## [What to work on]
• a. In the passage on Trump and Russia, how does the new National Defense Strategy list Russia?
• b. Output the passage on Trump and Russia word for word from "ThinkProgress made them" to "that conspiracy theory.".
++++ Text block
ThinkProgress made them seem restrained. “Trump, Putin, and ExxonMobil team up to destroy the planet.”

“Pick of Exxon CEO for Secretary of State clarifies why Putin wanted Trump elected: a $500 billion oil deal killed by sanctions,” the sub yammered. Trump, Putin and oil represented “the gravest threat to humanity (and democracy) since the rise of the Axis powers”.

Just one problem. Trump refused to let the deal happen. So much for that conspiracy theory.

Seizing on the potential Exxon deal was an act of desperation. The left was quick to juggle Russia collusion theories, but had trouble coming up with anything that Russia actually got from Trump.

Not only wasn’t there anything like Obama’s Year One windfall of appeasement, but Moscow was getting nothing but trouble. The new National Defense Strategy lists Russia as a major threat. It’s a return to the Republican view of Russia as a geopolitical threat that Obama had mocked Romney for.

The Washington Post, which boasts a new Russia-Trump conspiracy theory every five hours, responded by claiming that Trump’s policy of confronting Russia is exactly what Vladimir Putin wants. “Trump’s strategy pushes confrontation with Russia, and Moscow is pleased,” a Post op-ed declared.

What better evidence could there be that Trump is Putin’s puppet than that he’s standing up to him?

The new Russia conspiracy meme borrows the old Obama spin on Iran and ISIS which accused critics of “playing into their hands” by trying to fight them, instead of appeasing them. It was classic Orwellian spin. “Weakness is strength”, “lies are truth” and “opposition is collusion”. But it said something about the weakness of the collusion reality that the Post was forced to rely on such weak Rhodes-ian spin.
++++++++
++++ Provided information
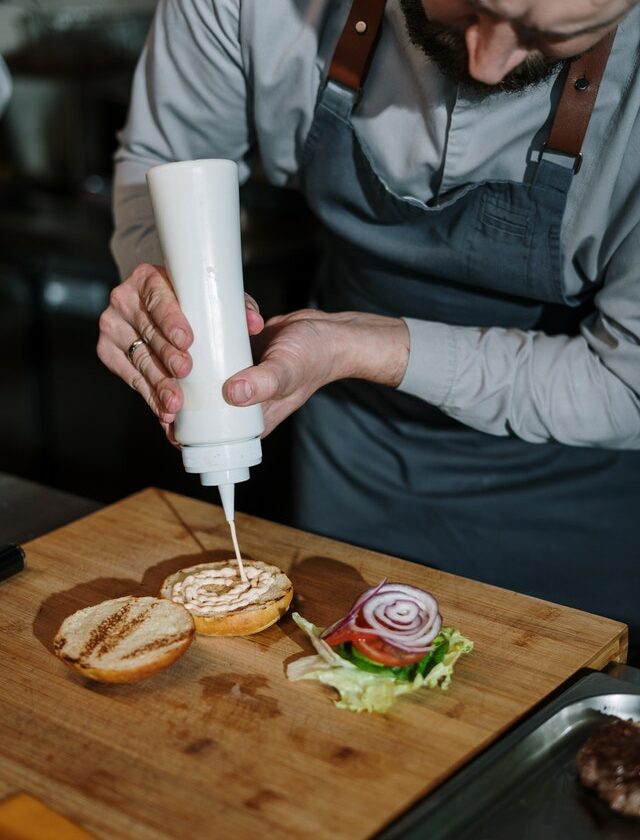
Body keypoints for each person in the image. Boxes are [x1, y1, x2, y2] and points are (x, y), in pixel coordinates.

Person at [98, 0, 640, 655]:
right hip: (352, 462)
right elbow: (164, 158)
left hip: (576, 502)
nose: (485, 61)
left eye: (554, 31)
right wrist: (165, 294)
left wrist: (356, 346)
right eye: (467, 2)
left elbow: (628, 379)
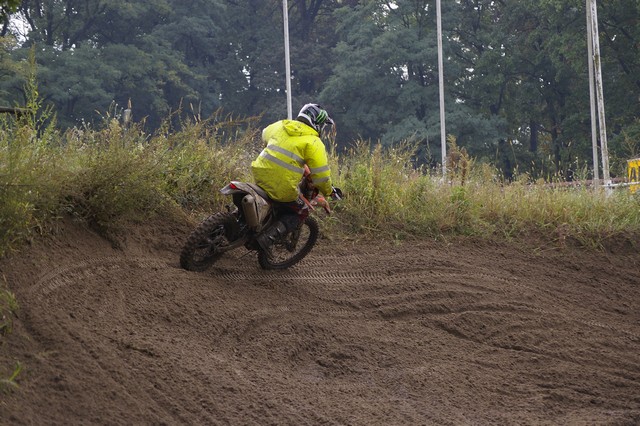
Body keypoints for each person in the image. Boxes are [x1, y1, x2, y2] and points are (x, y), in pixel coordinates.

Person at [251, 103, 341, 251]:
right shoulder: (314, 142)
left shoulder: (281, 125)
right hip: (283, 187)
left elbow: (264, 134)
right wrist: (329, 191)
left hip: (259, 174)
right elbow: (322, 177)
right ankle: (265, 239)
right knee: (302, 210)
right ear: (316, 123)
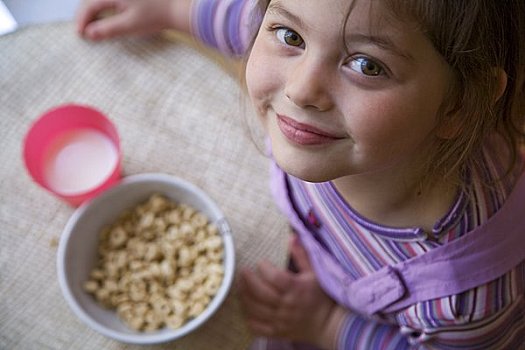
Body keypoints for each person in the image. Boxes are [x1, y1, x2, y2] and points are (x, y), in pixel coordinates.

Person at [76, 0, 525, 348]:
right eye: (291, 36)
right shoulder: (332, 129)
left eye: (368, 65)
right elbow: (247, 23)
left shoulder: (464, 303)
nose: (301, 88)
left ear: (460, 105)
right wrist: (175, 10)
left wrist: (326, 324)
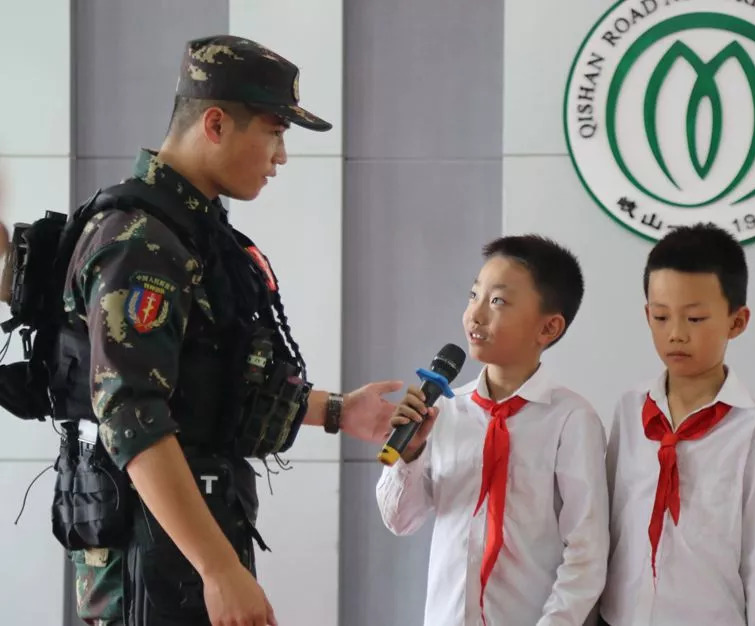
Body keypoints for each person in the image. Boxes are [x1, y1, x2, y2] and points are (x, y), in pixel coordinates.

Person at [61, 35, 401, 626]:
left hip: (183, 547)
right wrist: (218, 569)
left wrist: (340, 411)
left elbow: (209, 386)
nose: (281, 156)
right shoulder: (140, 243)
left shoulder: (192, 235)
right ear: (215, 123)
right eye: (274, 132)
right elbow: (131, 416)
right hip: (151, 564)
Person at [376, 235, 609, 625]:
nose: (475, 315)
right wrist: (410, 454)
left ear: (548, 328)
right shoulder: (445, 410)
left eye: (497, 301)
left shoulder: (571, 420)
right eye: (473, 295)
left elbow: (586, 551)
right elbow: (399, 520)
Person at [599, 223, 755, 625]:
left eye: (696, 319)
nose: (676, 334)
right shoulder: (632, 410)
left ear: (737, 322)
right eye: (662, 317)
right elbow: (608, 525)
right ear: (647, 314)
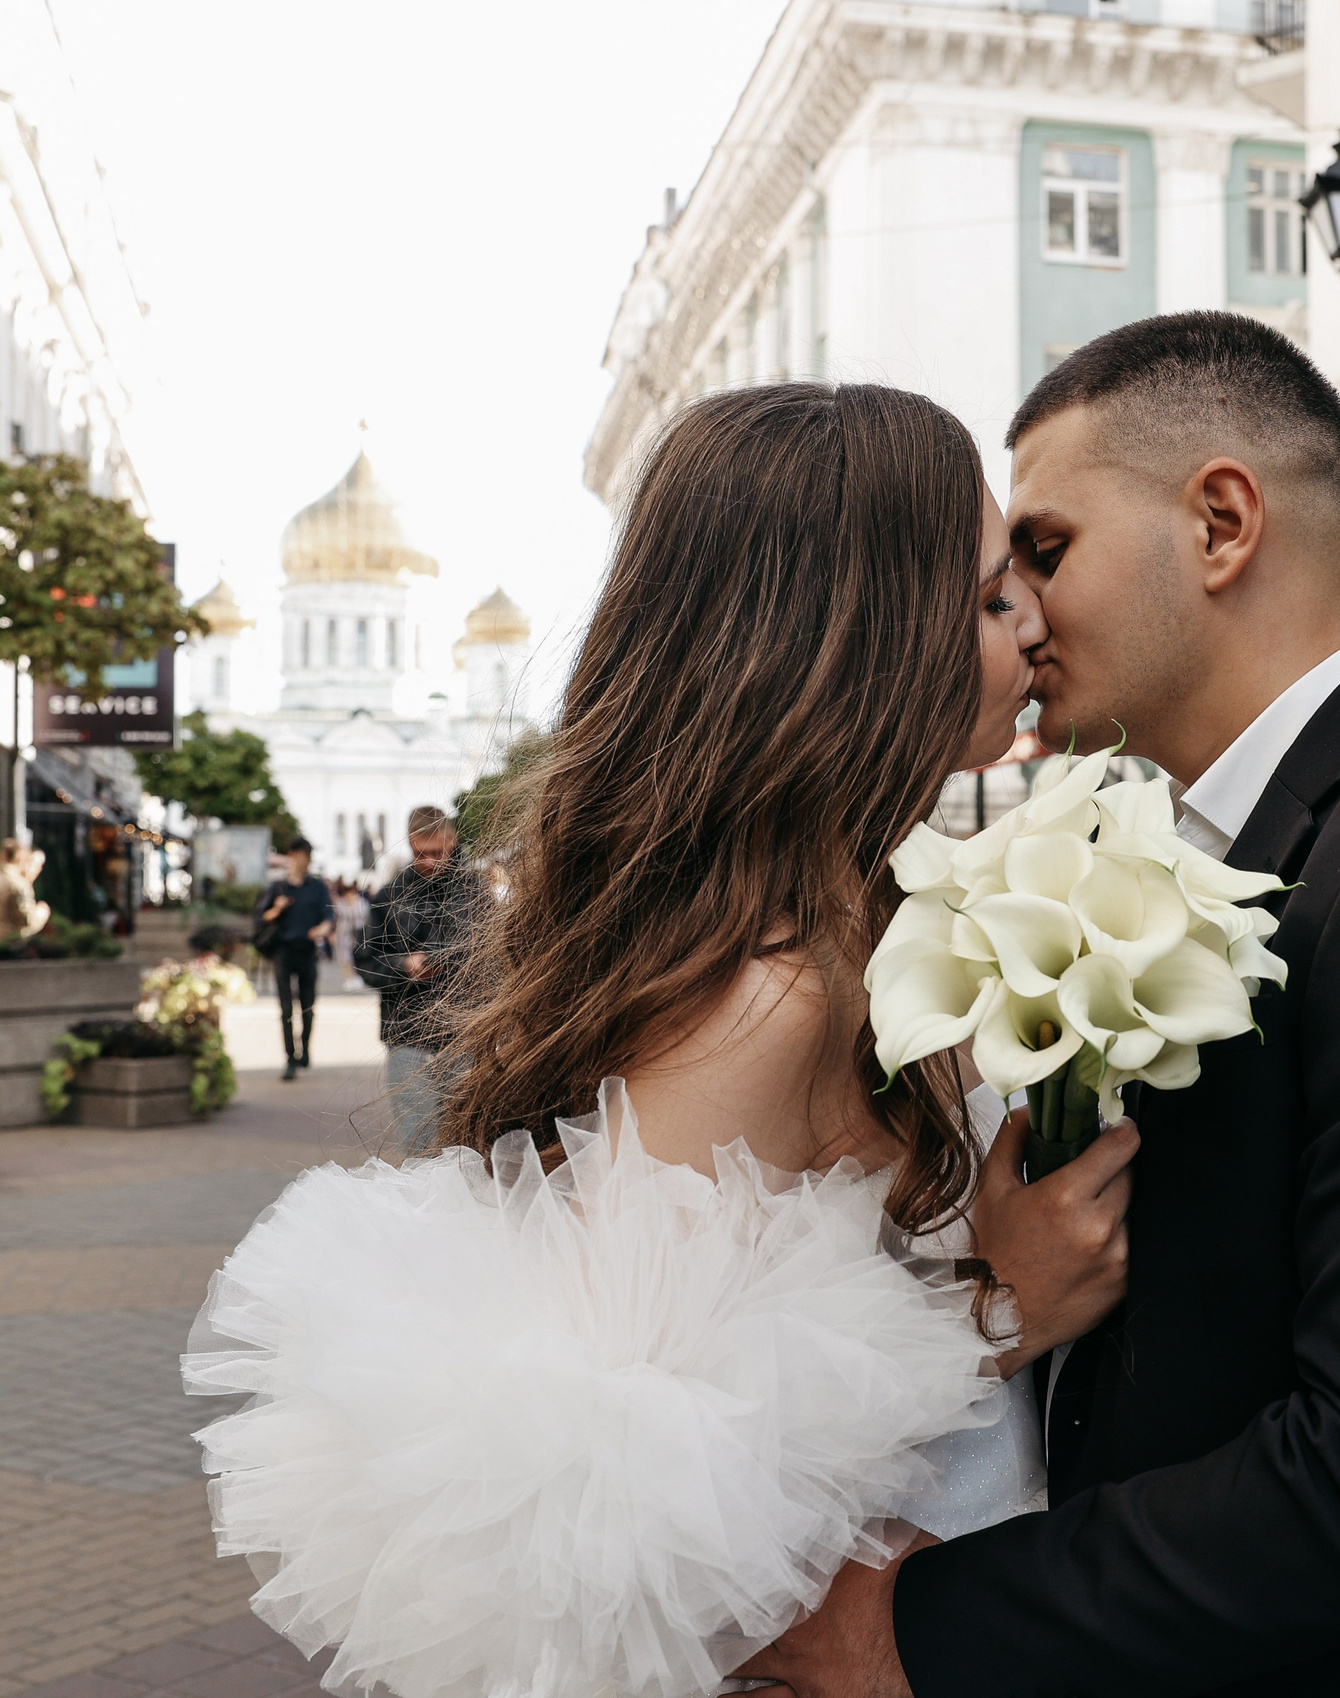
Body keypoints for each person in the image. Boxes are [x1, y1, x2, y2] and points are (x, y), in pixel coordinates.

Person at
++++++++
## [Task-by-task answers]
• a. As a major threat.

• b.
ThinkProgress made them seem restrained. “Trump, Putin, and ExxonMobil team up to destroy the planet.”

“Pick of Exxon CEO for Secretary of State clarifies why Putin wanted Trump elected: a $500 billion oil deal killed by sanctions,” the sub yammered. Trump, Putin and oil represented “the gravest threat to humanity (and democracy) since the rise of the Axis powers”.

Just one problem. Trump refused to let the deal happen. So much for that conspiracy theory.